(Extracted records)

=====

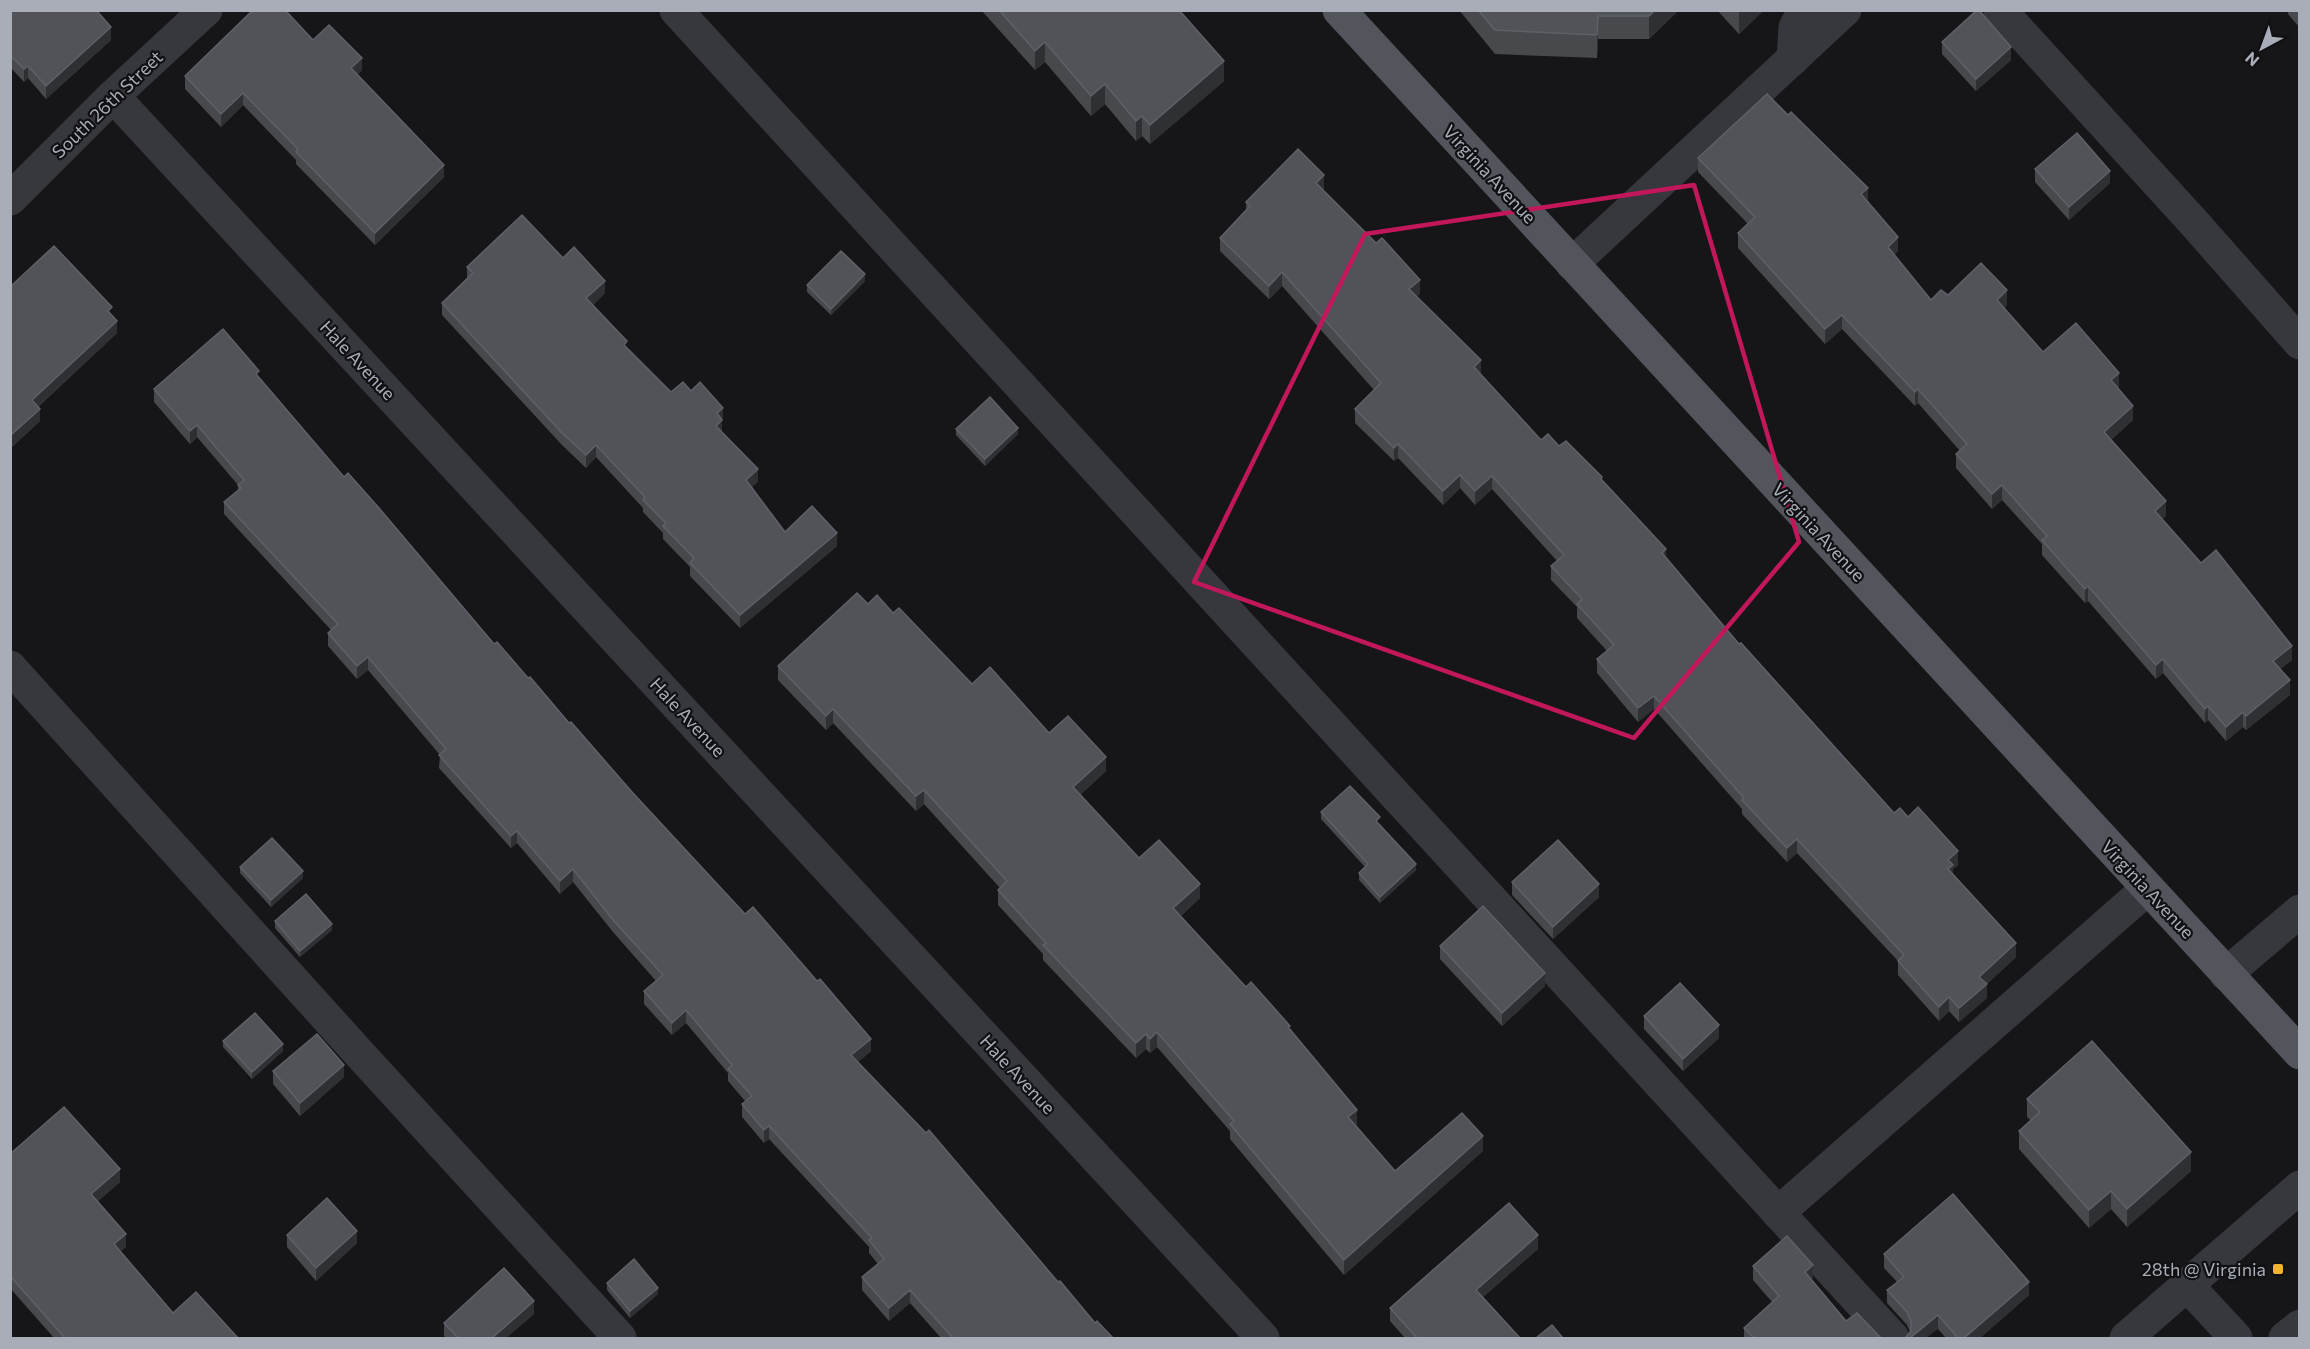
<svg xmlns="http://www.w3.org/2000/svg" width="2310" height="1349" font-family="Commissioner,sans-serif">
<rect width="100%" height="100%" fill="#161618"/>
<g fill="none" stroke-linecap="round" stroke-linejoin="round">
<!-- minor -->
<g stroke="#37383d" stroke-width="33">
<path d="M676 10 1893 1338"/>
<path d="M2000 10 2196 225 2300 343"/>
<path d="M1793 59 1795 27 1805 10"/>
<path d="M113 96 1263 1338"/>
<path d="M10 199 113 96 206 10"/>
<path d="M1572 264 1845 10"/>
<path d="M10 667 357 1051 620 1338"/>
<path d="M2226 974 2300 911"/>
<path d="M1778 1213 2147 889"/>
<path d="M2187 1285 2236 1338"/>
<path d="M2126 1338 2300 1187"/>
<path d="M2285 1338 2300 1326"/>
</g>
<!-- major -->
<path stroke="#53555c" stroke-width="33" d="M1339 10 2300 1053"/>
</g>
<!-- wall -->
<g fill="#47494d">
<path d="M10 10 111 40 46 99 28 78 24 82 10 67Z"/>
<path d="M981 10H1179L1224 81 1150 144 1142 136 1136 141 1105 104 1091 116 1045 62 1035 70Z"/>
<path d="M1459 10H1679L1649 39H1598L1597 58 1495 54Z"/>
<path d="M1717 10H1764L1739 34Z"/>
<path d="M2288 10H2300V28L2288 14Z"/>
<path d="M313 40 362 70 357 75 444 177 375 245 296 164V160L243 105 221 127 185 89V76Z"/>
<path d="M1942 42 2011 60 1976 91 1942 54Z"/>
<path d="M1698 158 1868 201 1898 251 1894 255 1931 300 1948 295 2007 305 2004 308 2043 352 2119 387 2118 388 2133 420 2111 440 2166 516 2162 519 2201 563 2292 660 2280 669 2290 695 2246 730 2243 727 2226 741 2208 720 2205 723 2163 673 2156 679 2088 601 2085 603 2042 555V544L2002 500 1992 509 1956 468V454L1960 451 1918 403 1915 406 1842 329 1825 344 1738 248V233L1748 224 1698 172Z"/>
<path d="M2035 169 2110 183 2069 220 2035 182Z"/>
<path d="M1324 189 1323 190 1420 294 1416 296 1481 374 1480 375 1541 440 1559 446 1602 480 1739 644 1894 813 1908 817 1958 865 1953 869V874L2016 957 1987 984V998L1959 1022 1949 1011 1939 1021 1898 975V961L1797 853 1787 862 1742 814V809L1654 709 1638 722 1597 673V659L1607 651 1577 618V607L1551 580V566L1557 561 1492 489 1475 505 1460 488 1443 505 1398 458 1394 461 1355 423V409L1374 390 1282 286 1269 299 1220 251V238L1246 210V202Z"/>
<path d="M563 258 605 293 593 305 627 349 671 392 691 391 723 420 722 421V432L758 481 752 487 785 532 837 546 740 628 690 576V567L663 539V533L643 512V508L596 457 586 468 561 444 442 315V303L467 278V267Z"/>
<path d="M865 281 831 315 807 292V285Z"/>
<path d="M10 287 112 314 117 333 38 407 40 421 12 447 10 445Z"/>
<path d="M259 378 344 477 494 644 569 723 871 1051 858 1062 1095 1323 1113 1338H941L910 1303 889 1321 862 1290V1277L878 1264 869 1253V1247L769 1139 764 1143 742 1117V1104L746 1102 728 1081V1073L686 1023 672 1035 644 1004V991L656 981 613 932 573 882 560 894 517 843 511 848 439 768 440 755 368 670 357 679 328 646V633L331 630 224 514V502L238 490V485L197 437 190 444 154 402V389Z"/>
<path d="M956 429 1018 434 985 466 956 435Z"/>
<path d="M868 604 893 613 972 684 1049 733 1106 771 1080 795 1139 858 1200 898 1181 916 1246 987 1290 1029 1357 1124 1356 1125 1395 1171 1483 1151 1344 1275 1230 1139V1131L1157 1047 1150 1053 1146 1049 1136 1058 1043 960V954L998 905V890L1000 888 924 804 916 811 833 723 826 730 778 680V666Z"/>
<path d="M1321 812 1380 824 1416 870 1380 903 1359 880V873L1365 867 1321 819Z"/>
<path d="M240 867 303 878 271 907 240 873Z"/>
<path d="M1512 882 1599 897 1553 939 1512 895Z"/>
<path d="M275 921 332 930 300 957 275 928Z"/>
<path d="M1440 946 1545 986 1502 1026 1440 959Z"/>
<path d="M1644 1016 1719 1038 1683 1071 1644 1029Z"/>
<path d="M223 1041 283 1051 252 1079 223 1047Z"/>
<path d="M273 1071 344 1077 300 1116 273 1084Z"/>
<path d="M2027 1099 2191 1171 2127 1227 2111 1209 2089 1228 2019 1149V1131L2031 1121 2027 1117Z"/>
<path d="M10 1154 120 1182 98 1201 126 1247 120 1251 173 1313 238 1338H54L10 1288Z"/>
<path d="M287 1235 357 1243 316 1281 287 1247Z"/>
<path d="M1538 1249 1483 1297 1520 1338H1405L1390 1321V1308Z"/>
<path d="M1884 1254 2029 1295 1980 1338H1946L1938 1329 1910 1332 1907 1325 1887 1303V1290L1897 1282 1884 1268Z"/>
<path d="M1753 1266 1813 1278 1811 1279 1846 1321 1881 1338H1744V1328L1772 1302 1753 1280Z"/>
<path d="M607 1283 658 1294 630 1318 607 1290Z"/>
<path d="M534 1314 506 1338H446L444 1336V1323Z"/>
</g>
<!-- shaded-wall -->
<g fill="#2f3033">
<path d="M1655 10H1679L1649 39V16Z"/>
<path d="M1739 10H1764L1739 34Z"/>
<path d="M1598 16V39L1597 58V35Z"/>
<path d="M111 27V40L46 99V86Z"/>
<path d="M1045 42V62L1035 70V51Z"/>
<path d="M2011 47V60L1976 91V79Z"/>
<path d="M362 58V70L351 81V68Z"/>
<path d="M1224 61V81L1150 144V125Z"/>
<path d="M28 66V78L24 82V69Z"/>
<path d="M1105 84V104L1091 116V96Z"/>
<path d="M243 93V105L221 127V114Z"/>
<path d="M1142 116V136L1136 141V121Z"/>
<path d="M444 165V177L375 245V233Z"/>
<path d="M2110 171V183L2069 220V207Z"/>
<path d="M1324 175V189L1316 197V183Z"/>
<path d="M1868 188V202L1861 194Z"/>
<path d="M1898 237V251L1888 262V247Z"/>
<path d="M1282 272V286L1269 299V286Z"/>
<path d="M865 274V281L831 315V309Z"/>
<path d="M1420 280V294L1409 303V289Z"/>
<path d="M605 281V293L586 311V298Z"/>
<path d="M2007 290V305L1997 314V300Z"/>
<path d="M1842 315V329L1825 344V329Z"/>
<path d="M117 321V333L32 412V400Z"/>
<path d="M1481 360V374L1474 381V367Z"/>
<path d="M2119 373V387L2111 394V380Z"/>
<path d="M1918 389V403L1915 406V392Z"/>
<path d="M2133 406V420L2104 446V432Z"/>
<path d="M723 408V420L722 421V432L716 426 717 413Z"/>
<path d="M40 409V421L12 447V434Z"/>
<path d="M197 425V437L190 444V431Z"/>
<path d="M1018 428V434L985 466V459Z"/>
<path d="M1398 444V458L1394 461V448Z"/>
<path d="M596 445V457L586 468V455Z"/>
<path d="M758 469V481L746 493V480Z"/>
<path d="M1460 475V488L1443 505V491Z"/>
<path d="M1492 476V489L1475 505V491Z"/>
<path d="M2002 485V500L1992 509V494Z"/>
<path d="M2166 501V516L2155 526V511Z"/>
<path d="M837 533V546L740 628V615Z"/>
<path d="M1666 549V563L1662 553Z"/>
<path d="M2088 586V601L2085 603V589Z"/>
<path d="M2292 646V660L2273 675V661Z"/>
<path d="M368 657V670L357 679V666Z"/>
<path d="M2163 659V673L2156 679V665Z"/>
<path d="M2290 680V695L2246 730V716Z"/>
<path d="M1654 696V709L1638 722V708Z"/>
<path d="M2208 706V720L2205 723V709Z"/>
<path d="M833 709V723L826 730V716Z"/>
<path d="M2243 712V727L2226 741V727Z"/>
<path d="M1106 757V771L1073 802V787Z"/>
<path d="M924 790V804L916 811V796Z"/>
<path d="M517 831V843L511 848V836Z"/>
<path d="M1797 839V853L1787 862V848Z"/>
<path d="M1958 851V865L1953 869V879L1948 883V860Z"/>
<path d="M1416 864V870L1380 903V897Z"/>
<path d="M573 869V882L560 894V881Z"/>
<path d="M303 871V878L271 907V900Z"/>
<path d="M1200 884V898L1173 923V908Z"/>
<path d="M1599 884V897L1553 939V927Z"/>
<path d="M332 924V930L300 957V951Z"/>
<path d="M2016 943V957L1987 984V998L1959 1022V1008L1979 977Z"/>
<path d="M1545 973V986L1502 1026V1013Z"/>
<path d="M1949 997V1011L1939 1021V1007Z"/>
<path d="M686 1010V1023L672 1035V1023Z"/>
<path d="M1719 1025V1038L1683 1071V1059Z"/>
<path d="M1157 1032V1047L1150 1053V1039Z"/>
<path d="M1146 1034V1049L1136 1058V1043Z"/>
<path d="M871 1039V1051L851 1068V1055Z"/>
<path d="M283 1044V1051L252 1079V1072Z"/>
<path d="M344 1065V1077L300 1116V1103Z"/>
<path d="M1357 1110V1124L1348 1132V1117Z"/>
<path d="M769 1126V1139L764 1143V1130Z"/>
<path d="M1483 1136V1151L1344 1275V1260Z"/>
<path d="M2191 1152V1171L2127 1227V1209Z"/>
<path d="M120 1169V1182L91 1207V1194Z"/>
<path d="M2111 1191V1209L2089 1228V1210Z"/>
<path d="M357 1231V1243L316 1281V1268Z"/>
<path d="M126 1234V1247L114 1257V1244Z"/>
<path d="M1538 1235V1249L1476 1303V1290Z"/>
<path d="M1813 1265V1278L1805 1285V1272Z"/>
<path d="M2029 1282V1295L1980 1338H1964Z"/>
<path d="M658 1288V1294L630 1318V1311Z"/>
<path d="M910 1290V1303L889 1321V1308Z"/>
<path d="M534 1301V1314L506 1338H492Z"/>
<path d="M1938 1315V1329L1926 1338H1910Z"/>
</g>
<!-- building -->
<g fill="#525359" stroke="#5f6168" stroke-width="1.5">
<path d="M10 10H96L111 27 46 86 28 66 24 69 10 55Z"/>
<path d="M253 10H285L313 40 329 25 362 58 351 68 444 165 375 233 296 152 298 149 243 93 221 114 185 76Z"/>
<path d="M999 10H1179L1224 61 1150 125 1142 116 1136 121 1105 84 1091 96 1045 42 1035 51Z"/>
<path d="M1478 10H1655L1649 16H1598L1597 35 1495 30Z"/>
<path d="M1977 10H1979L2011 47 1976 79 1942 42Z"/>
<path d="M1767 94 1788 115 1791 112 1868 188 1861 194 1898 237 1888 247 1931 300 1941 290 1948 295 1981 263 2007 290 1997 300 2043 352 2076 323 2119 373 2111 380 2133 406 2104 432 2166 501 2155 511 2201 563 2216 550 2292 646 2273 661 2290 680 2246 716 2243 712 2226 727 2208 706 2205 709 2163 659 2156 665 2088 586 2085 589 2042 540 2047 536 2002 485 1992 494 1956 454 1967 444 1918 389 1915 392 1842 315 1825 329 1738 233 1755 217 1698 158Z"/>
<path d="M2077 133 2110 171 2069 207 2035 169Z"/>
<path d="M1298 149 1324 175 1316 183 1376 243 1382 238 1420 280 1409 289 1481 360 1474 367 1541 440 1548 434 1559 446 1566 441 1602 477 1601 479 1666 549 1662 553 1739 644 1741 643 1894 813 1900 808 1908 817 1918 807 1958 851 1948 860 1953 865 1948 869 2016 943 1979 977 1987 984 1959 1008 1949 997 1939 1007 1898 961 1904 955 1797 839 1787 848 1742 800 1744 798 1654 696 1638 708 1597 659 1614 645 1577 604 1582 599 1551 566 1564 555 1492 476 1475 491 1460 475 1443 491 1398 444 1394 448 1355 409 1381 383 1282 272 1269 286 1220 238 1250 206 1246 202Z"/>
<path d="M522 215 563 258 574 247 605 281 586 298 627 341 624 345 671 392 683 382 691 391 700 382 723 408 717 413 722 420 716 426 758 469 746 480 785 532 812 506 837 533 740 615 690 563 694 558 663 526 666 523 643 500 645 497 596 445 586 455 561 432 442 303 473 273 467 267Z"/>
<path d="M54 246 112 307 108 311 117 321 32 400 40 409 12 434 10 432V287Z"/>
<path d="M841 251 865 274 831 309 807 285Z"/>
<path d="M223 329 259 371 256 374 303 429 344 477 348 473 379 508 494 644 497 642 528 678 530 677 569 723 571 722 632 792 745 914 753 907 817 981 820 979 871 1039 851 1055 926 1133 929 1130 1058 1282 1060 1281 1095 1323 1097 1321 1113 1338H953L910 1290 889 1308 862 1277 884 1259 869 1240 872 1238 769 1126 764 1130 742 1104 752 1096 728 1069 732 1065 686 1010 672 1023 644 991 663 975 613 920 573 869 560 881 517 831 511 836 439 755 446 749 368 657 357 666 328 633 338 624 224 502 241 488 238 485 244 480 197 425 190 431 154 389Z"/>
<path d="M990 397 1018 428 985 459 956 429Z"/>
<path d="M857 593 868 604 877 595 893 613 899 608 972 684 990 667 1049 733 1068 716 1106 757 1073 787 1139 858 1159 840 1200 884 1173 908 1246 987 1251 982 1290 1026 1288 1027 1357 1110 1348 1117 1395 1171 1462 1113 1483 1136 1344 1260 1230 1124 1234 1121 1157 1032 1150 1039 1146 1034 1136 1043 1043 945 1046 943 998 890 1007 881 924 790 916 796 833 709 826 716 778 666Z"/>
<path d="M1350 786 1380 817 1376 821 1416 864 1380 897 1359 873 1368 864 1321 812Z"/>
<path d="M272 838 303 871 271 900 240 867Z"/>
<path d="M1558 840 1599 884 1553 927 1512 882Z"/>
<path d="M306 894 332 924 300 951 275 921Z"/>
<path d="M1483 906 1545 973 1502 1013 1440 946Z"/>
<path d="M1680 983 1719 1025 1683 1059 1644 1016Z"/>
<path d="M255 1013 283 1044 252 1072 223 1041Z"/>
<path d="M317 1034 344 1065 300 1103 273 1071Z"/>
<path d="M2092 1041 2191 1152 2127 1209 2111 1191 2089 1210 2019 1131 2040 1112 2027 1099Z"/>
<path d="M64 1107 120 1169 91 1194 126 1234 114 1244 173 1313 196 1292 238 1338H65L10 1276V1154Z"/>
<path d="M1953 1194 2029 1282 1964 1338H1958L1938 1315 1910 1338H1905L1911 1331V1321L1907 1312 1887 1290 1904 1277 1884 1254Z"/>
<path d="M327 1198 357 1231 316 1268 287 1235Z"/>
<path d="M1509 1203 1538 1235 1476 1290 1520 1338H1417L1390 1308Z"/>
<path d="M1787 1236 1813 1265 1805 1272 1846 1321 1857 1313 1881 1338H1754L1744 1328 1779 1296 1753 1266Z"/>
<path d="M634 1259 658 1288 630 1311 607 1283Z"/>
<path d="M504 1268 534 1301 492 1338H458L444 1323Z"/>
<path d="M1552 1325 1563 1338H1536Z"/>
</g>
<!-- marked area -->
<path fill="none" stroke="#c2185b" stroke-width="4.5" stroke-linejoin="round" d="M1694 185 1799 542 1634 738 1194 582 1365 234Z"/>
<!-- markers -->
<rect fill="#f2b134" stroke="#111113" stroke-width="2" x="2272" y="1263" width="12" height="12" rx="3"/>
<g text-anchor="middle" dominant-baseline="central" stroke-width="4.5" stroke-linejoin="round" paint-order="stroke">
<!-- street labels -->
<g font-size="18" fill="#a8adb8" stroke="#111113">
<text transform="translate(107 104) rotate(-44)">South 26th Street</text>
<text transform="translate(1490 174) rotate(47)">Virginia Avenue</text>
<text transform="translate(358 360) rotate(47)">Hale Avenue</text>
<text transform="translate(1819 532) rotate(47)">Virginia Avenue</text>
<text transform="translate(688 717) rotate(47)">Hale Avenue</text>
<text transform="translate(2148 889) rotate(47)">Virginia Avenue</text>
<text transform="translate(1018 1074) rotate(47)">Hale Avenue</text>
</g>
<!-- poi labels -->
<g font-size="18" fill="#a8adb8" stroke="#111113" text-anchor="end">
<text x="2266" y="1269">28th @ Virginia</text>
</g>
</g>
<!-- border -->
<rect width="2310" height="1349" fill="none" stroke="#a8adb8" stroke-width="24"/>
<!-- north arrow -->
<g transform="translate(2262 48) rotate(221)" stroke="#111113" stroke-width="4.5" paint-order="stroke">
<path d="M0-4.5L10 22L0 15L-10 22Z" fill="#a8adb8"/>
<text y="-9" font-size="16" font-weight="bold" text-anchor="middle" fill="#a8adb8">N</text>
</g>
</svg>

=====

Going through the entries above line by line, work out how many lines include the word "size". Only the number is required.

**Task solution:**
3